Perhaps I should not raise it here. The Prime Minister was a little upset about not getting the wages that hockey players receive. I remind the House that hockey players' salaries are based on United States guidelines of what they think they are worth. If our Prime Minister served 10 times the population and increased his wages by 10 times, he would probably get more money than a hockey player. That is my answer to the value as far as our work is concerned. As an MP, if I did 10 times as much as I am doing today maybe my wages would be a little higher too. We have to put those things in perspective.
I said I was opposed to this redistribution because of one or two concerns. One is about the name change. Adding six letters to the name of Portage could be very easily remedied for me. It would either read Lisgar-Portage or Portage-Lisgar. That would satisfy my complaints about the redistribution problem.
Hon. members may wonder why I am so set on having the name Lisgar in that constituency. This is what I found out looking into the records of the House. The name Lisgar is of significant importance because Sir John Lisgar is a great figure in Canadian history. He was born in Bombay, India, and educated at Oxford University. He was the member of Parliament for County Cavan and served as a Lord of the Treasury from 1844 to 1846 and the chief secretary for Ireland from 1852 to 1855.

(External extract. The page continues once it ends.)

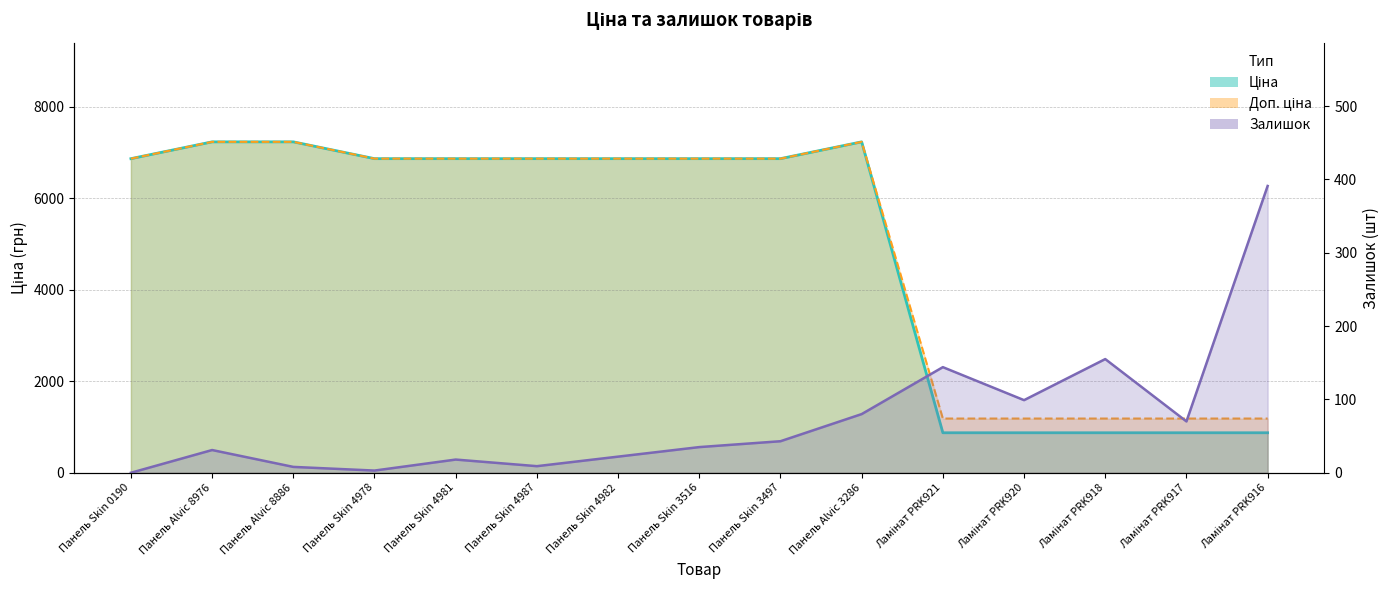

Reading left to right, transcribe all the data shown in this chart.

Ціна: Панель Skin 0190=6868.4	Панель Alvic 8976=7235.9	Панель Alvic 8886=7235.9	Панель Skin 4978=6868.4	Панель Skin 4981=6868.4	Панель Skin 4987=6868.4	Панель Skin 4982=6868.4	Панель Skin 3516=6868.4	Панель Skin 3497=6868.4	Панель Alvic 3286=7235.9	Ламінат PRK921=874.8	Ламінат PRK920=874.8	Ламінат PRK918=874.8	Ламінат PRK917=874.8	Ламінат PRK916=874.8
Доп. ціна: Панель Skin 0190=6868.4	Панель Alvic 8976=7235.9	Панель Alvic 8886=7235.9	Панель Skin 4978=6868.4	Панель Skin 4981=6868.4	Панель Skin 4987=6868.4	Панель Skin 4982=6868.4	Панель Skin 3516=6868.4	Панель Skin 3497=6868.4	Панель Alvic 3286=7235.9	Ламінат PRK921=1185.5	Ламінат PRK920=1185.5	Ламінат PRK918=1185.5	Ламінат PRK917=1185.5	Ламінат PRK916=1185.5
Залишок: Панель Skin 0190=0.0	Панель Alvic 8976=31.0	Панель Alvic 8886=8.0	Панель Skin 4978=3.0	Панель Skin 4981=18.0	Панель Skin 4987=9.0	Панель Skin 4982=22.0	Панель Skin 3516=35.0	Панель Skin 3497=43.0	Панель Alvic 3286=80.0	Ламінат PRK921=144.0	Ламінат PRK920=99.0	Ламінат PRK918=155.0	Ламінат PRK917=70.0	Ламінат PRK916=391.0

During his term in Canada Lisgar took an active role in diffusing Canadian-American tensions created by the Red River rebellion and the Fenian raids. We know how important the rebellion was in Manitoba, the Louis Riel rebellion as they called it. We lose a tremendous part of history if we lose the name Lisgar.
He was a strong supporter of Confederation. He helped negotiate the transfer of Rupertsland and the entry of Manitoba into Confederation. He also encouraged British Columbia to join. He was designated by John A. Macdonald, Prime Minister at that time, as the best Governor General that Canada ever had.
This is what we lose if we take the name Lisgar out of Canadian history. I would encourage the commission and I am
going to write a letter to it asking it to change the name Portage to Portage-Lisgar or Lisgar-Portage, whichever way.
We can see that this name is of great importance to all Canadians and in particular Manitobans. I am at a loss therefore as to why it was dropped. I hope that when the commission finishes its work, completed its hearings, it will come to the conclusion that is beneficial to Canadians as a whole, not as Canadian politicians but Canadian citizens.
The reason we are here as members of Parliament is to follow the wishes, suggestions and guidance of our constituents. We are desperately failing to do that with Bill C-18. There has been no discussion of this bill in any constituencies. It has been done very expediently and quickly for some members of the House.
I hope that we honestly start recognizing that we represent our constituents, that we are here for one purpose, to serve them, not just to tell them how to be served.